Just Imagine If Dominic Cummings Had Been A Mum?
As the emotional floodgates opened, anger rushed over Twitter in the wake of the revelations regarding Dominic Cummings’, erm, ‘cummings’ and goings, one tweet by Sinéad Gleeson jumped out at me:
“Because I was concerned for the welfare of my child and I made the decision as a caring mother,” is not an excuse any woman can get away with in the workplace for a request as simple as, ‘Can I leave 30 minutes early to pick up my kid from school?” let alone a transgression as dire and serious as the one Dominic Cummings has made. For decades, women have been caring and concerned parents and still achieved huge career milestones at enormous personal sacrifice to themselves without being able to use it as an explanation let alone an excuse.
Many women I know have had to hide the fact that they have children, pretend they don’t exist in the workplace to ensure career progression. I know of one who watched her kids’ violin recital sitting in the work loos sobbing as her husband Facetimed throughout and another who, heartbreakingly, had to go through a miscarriage on her own in the toilets only to wash cold water on her face, blow her nose, and return to her desk to finish the working day, in agony. Want some facts? Don’t worry; I’ve got receipts.
A survey of 1,000 UK mothers in March 2019, revealed a continuing lack of support from businesses when it comes to balancing family and work.
Over half (54%) struggle to balance time between childcare and work
52% feel guilty about leaving their child
One-third (33%) struggle financially with the cost of childcare
17% feel marginalised or excluded by colleagues
14% said their colleagues are unsupportive and inflexible
Over one in ten (14%) miss out on promotions because of maternity leave
The survey also discovered (not even remotely shockingly) that women are still considered the primary caregiver for children. This makes sense when newborns and young babies are solely reliant on breastfeeding, but beyond that, why for the love of equality, are we not treating men as full and willing parents in their own right? Sure, there are progressive companies and bosses out there but they are still the exception.
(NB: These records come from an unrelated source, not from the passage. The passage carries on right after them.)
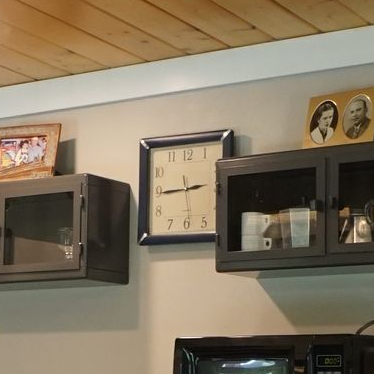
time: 2:44
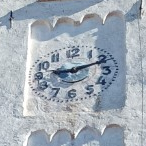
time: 9:11
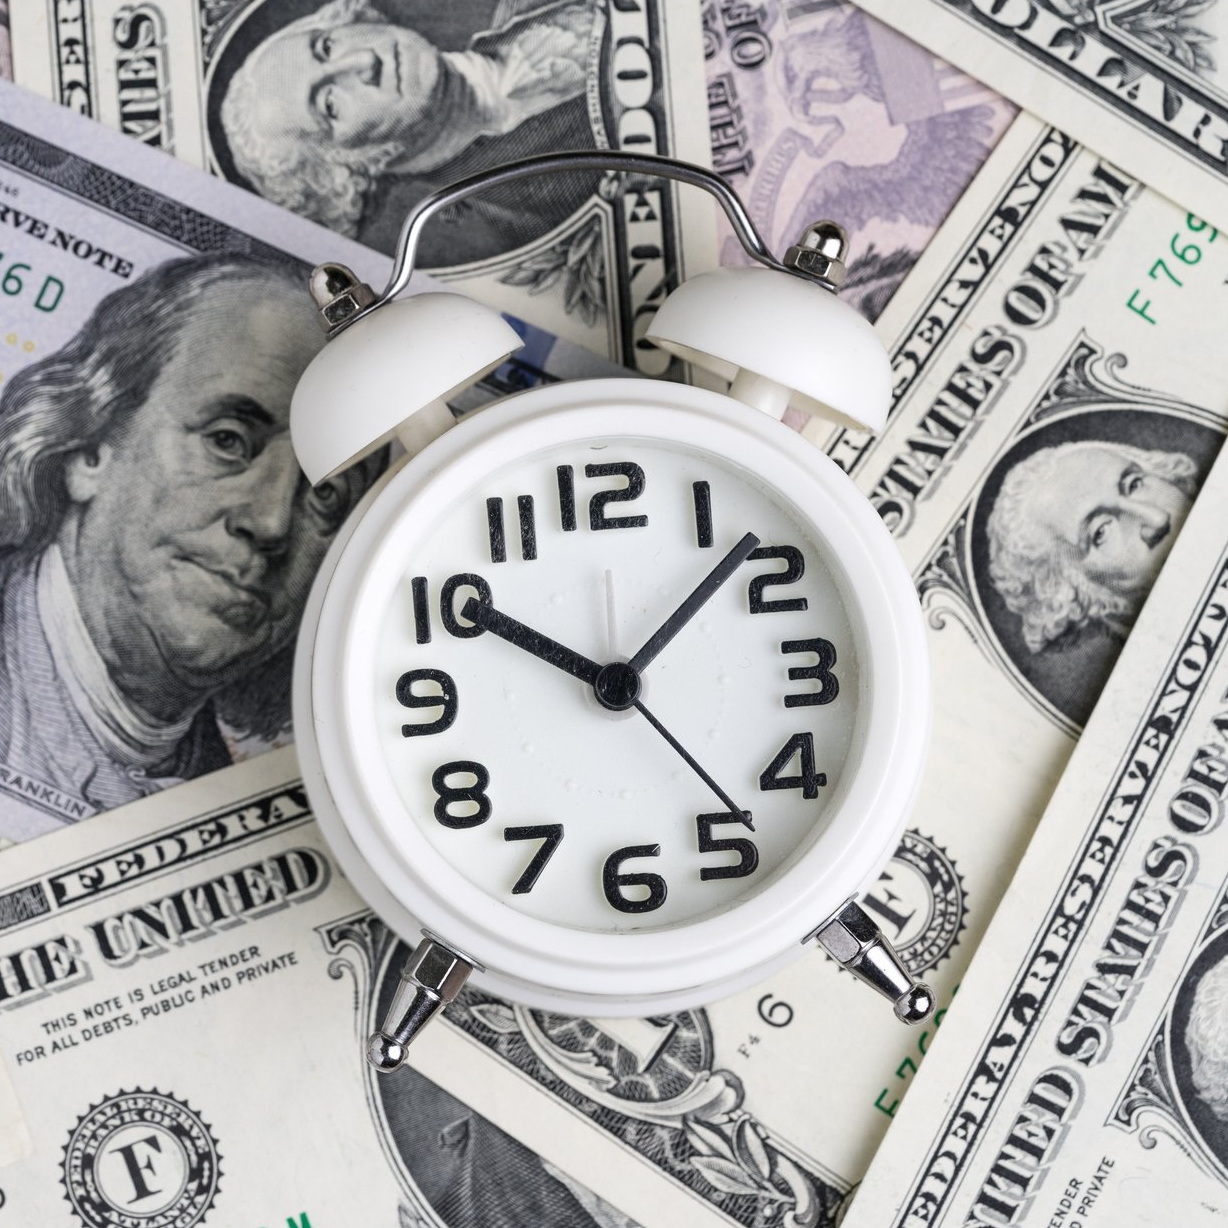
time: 10:07
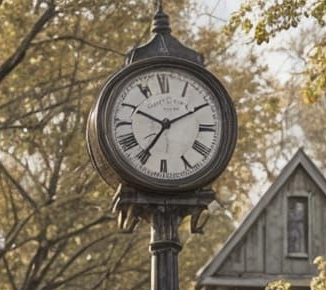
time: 7:10
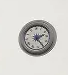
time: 2:24
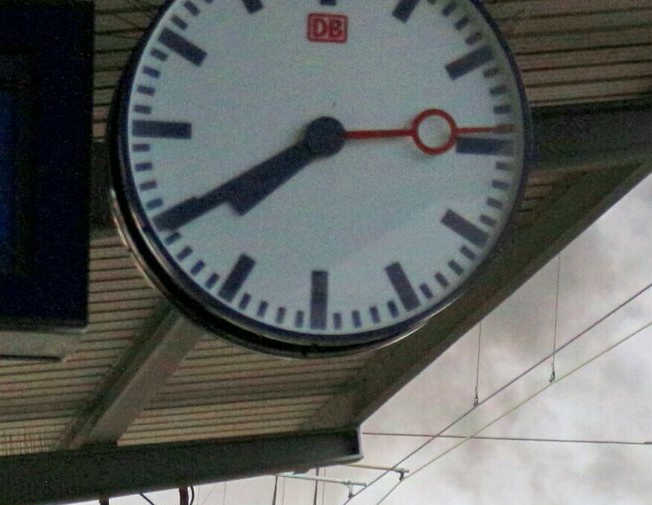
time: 7:39
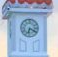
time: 6:19
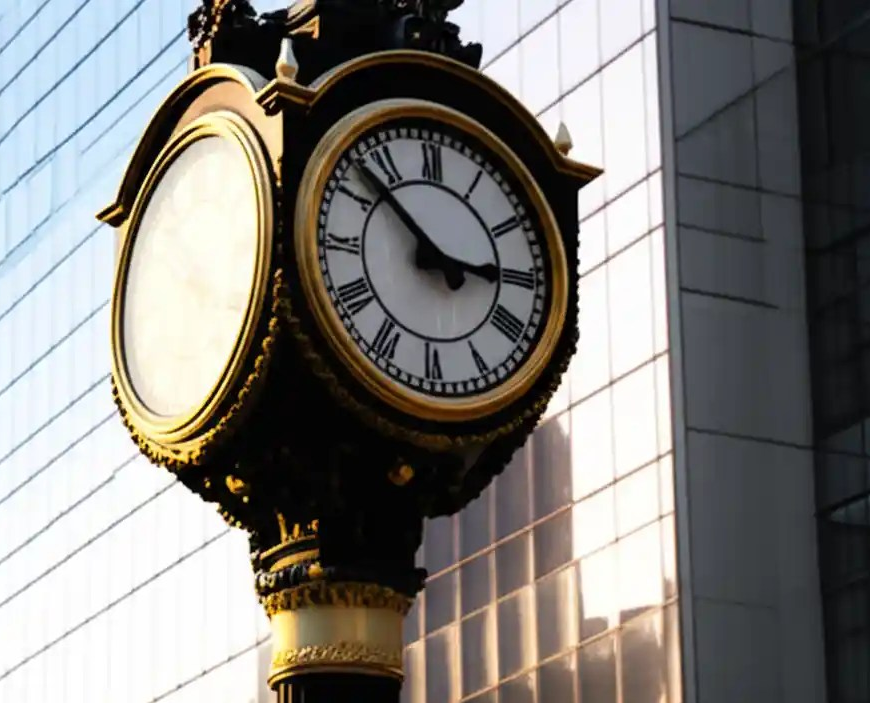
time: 2:52
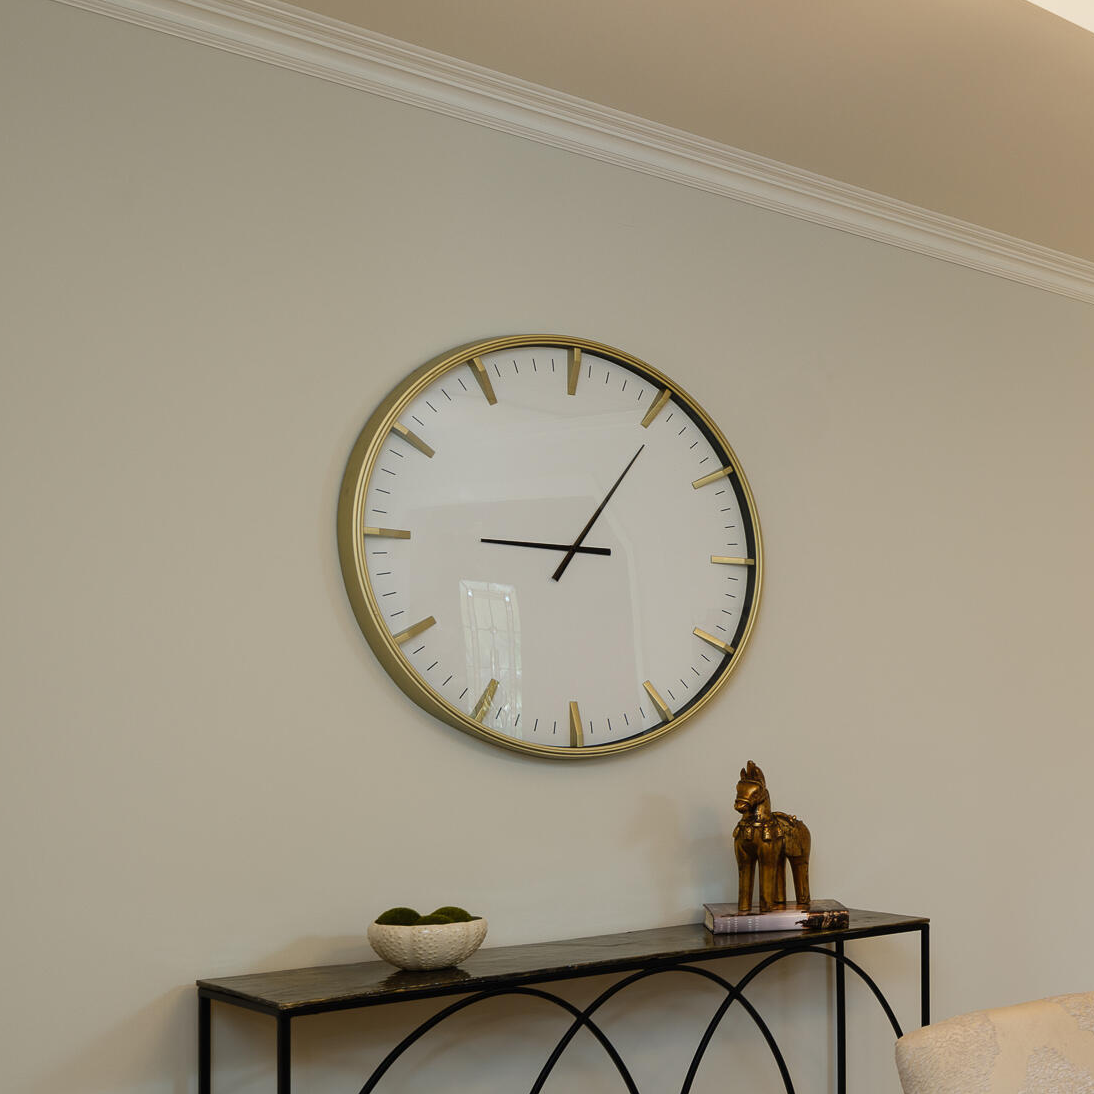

We’re still calling them forward-thinking and progressive.
On average, mothers take 12.5 months parental leave after the birth of a child. In comparison, two-thirds of men (67%) took just two weeks or less leave, and one in five (22%) took no leave at all. This means that women are taking an average of 24 times more parental leave than men.
While women are still fighting to be able to have a career and a child without the side-order of a mental breakdown, Dominic Cummings gets to fetishise his role as a father and hold it up as a some sort of glowing character reference in order to preserve his career. He made a conscious and informed choice within the guidelines (guidelines that the rest of us were never told about), to do the best thing for his family and try and continue to do his job. And the women listening? “Choice?” we thought, confused. “When was there ever a choice for us?”
So can we, for a minute, just imagine this scenario: “a female advisor to a world leader [using] her child as an excuse?” Well, first of all, it wouldn’t happen. Not because it shouldn’t but because every woman who’s ever worked a day in their life knows that it simply wouldn’t wash. Just try and imply that we chose the wellbeing over our family over our workplace responsibilities and we would be held up by the press and the corporate white-collared population as the reason why there’s no equality in the work place. Those glass ceilings? They’re still there, they’d say, not because we make it impossible to break them but because, when all is said and done women will always choose family over career. We're not holding you back, they’d say, we’re not trampling on your domesticated shoulders, relying on them to hold us up as we run the world, you’re willingly making the choice to do so. If they’re really progressive, they may even thank us for making their success possible, for holding it all together, for being the knackered woman standing behind the great man.
And to that, we can all roll our eyes, knowing that while Dominic Cummings stays in office not only is lockdown fatally undermined, but so too is the future of women in the workplace. And don’t even get me started on Boris Johnson warbling on about ‘being a good father’. When he can own and name all his children, then and only then, can he talk about fatherhood.